給付付き税額控除は、控除しきれない分を現金給付で補う仕組みのため、納税額がゼロの世帯でも満額の支援を受けられます。
つまり、従来の減税では実現できなかった「低所得層へのきめ細かな支援」を可能にする点が評価されているのです。
2.2 注目ポイント2:消費税の「不公平さ」を是正できるから
消費税は所得に関係なく一律で課税されるため、収入に占める負担割合は低所得者ほど重くなる、これが「逆進性」と呼ばれる不公平さです。
たとえば、年収300万円の人が生活必需品に100万円を使えば消費税は10万円、同じ10万円でも、年収1000万円の人と比べれば負担の重さは明らかに異なります。

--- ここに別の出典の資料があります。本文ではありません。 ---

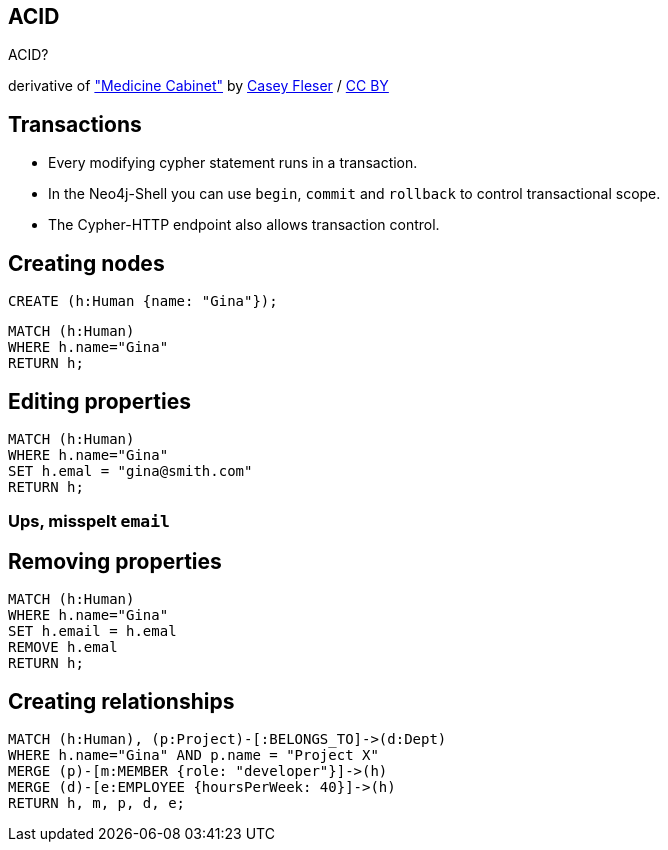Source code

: [canvas-image="./img/acid-sw.jpg"]
== ACID

[role="canvas-caption", position="center"]
ACID?

++++
<div class="img-ref">
derivative of <a href="https://www.flickr.com/photos/somegeekintn/3458948437">"Medicine Cabinet"</a> by <a href="https://www.flickr.com/photos/somegeekintn/">Casey Fleser</a> / <a href="http://creativecommons.org/licenses/by/2.0/">CC BY</a>
<div>
++++

== Transactions

[options="step"]
* Every modifying cypher statement runs in a transaction.
* In the Neo4j-Shell you can use `begin`, `commit` and `rollback` to control transactional scope.
* The Cypher-HTTP endpoint also allows transaction control.

== Creating nodes

[source,cypher,options="step"]
----
CREATE (h:Human {name: "Gina"});
----

[source,cypher,options="step"]
----
MATCH (h:Human)
WHERE h.name="Gina"
RETURN h;
----

== Editing properties

[source,cypher,options="step"]
----
MATCH (h:Human)
WHERE h.name="Gina"
SET h.emal = "gina@smith.com"
RETURN h;
----

=== Ups, misspelt `email`

== Removing properties
[source,cypher,options="step"]
----
MATCH (h:Human)
WHERE h.name="Gina"
SET h.email = h.emal
REMOVE h.emal
RETURN h;
----

== Creating relationships
[source,cypher,options="step"]
----
MATCH (h:Human), (p:Project)-[:BELONGS_TO]->(d:Dept)
WHERE h.name="Gina" AND p.name = "Project X"
MERGE (p)-[m:MEMBER {role: "developer"}]->(h)
MERGE (d)-[e:EMPLOYEE {hoursPerWeek: 40}]->(h)
RETURN h, m, p, d, e;
----

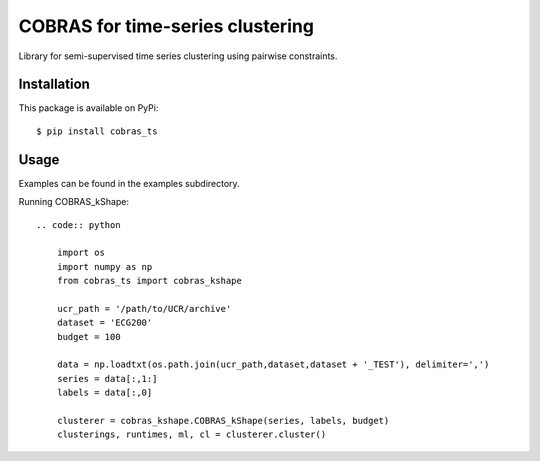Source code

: =================================
COBRAS for time-series clustering
=================================

Library for semi-supervised time series clustering using pairwise constraints.


-----------------
Installation
-----------------

This package is available on PyPi::

    $ pip install cobras_ts


-----------------
Usage
-----------------

Examples can be found in the examples subdirectory.

Running COBRAS_kShape::

    .. code:: python

        import os
        import numpy as np
        from cobras_ts import cobras_kshape

        ucr_path = '/path/to/UCR/archive'
        dataset = 'ECG200'
        budget = 100

        data = np.loadtxt(os.path.join(ucr_path,dataset,dataset + '_TEST'), delimiter=',')
        series = data[:,1:]
        labels = data[:,0]

        clusterer = cobras_kshape.COBRAS_kShape(series, labels, budget)
        clusterings, runtimes, ml, cl = clusterer.cluster()
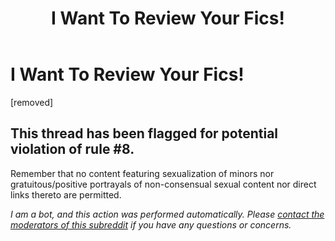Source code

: #+TITLE: I Want To Review Your Fics!

* I Want To Review Your Fics!
:PROPERTIES:
:Score: 1
:DateUnix: 1587519273.0
:DateShort: 2020-Apr-22
:FlairText: Misc
:END:
[removed]


** This thread has been flagged for potential violation of rule #8.

Remember that no content featuring sexualization of minors nor gratuitous/positive portrayals of non-consensual sexual content nor direct links thereto are permitted.

/I am a bot, and this action was performed automatically. Please [[/message/compose/?to=/r/HPfanfiction][contact the moderators of this subreddit]] if you have any questions or concerns./
:PROPERTIES:
:Author: AutoModerator
:Score: 1
:DateUnix: 1587519273.0
:DateShort: 2020-Apr-22
:END:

「給付付き税額控除」は、この逆進性を現金給付によって緩和する制度です。
低所得者へ現金を給付することで、消費税によって負担が大きくなった分を国が実質的に埋め合わせる形となり、その分だけ使えるお金(可処分所得)が増える仕組みです。
また、この制度は税の再分配機能を高める役割も果たし、特にメリットが大きいのは、所得税がかからない「非課税世帯」です。
現在、多くの支援の基準となっている「住民税非課税世帯」も、この層とほぼ重なります。
自分の世帯が対象に該当するかを把握するためにも、住民税非課税の要件を理解しておくことが大切です。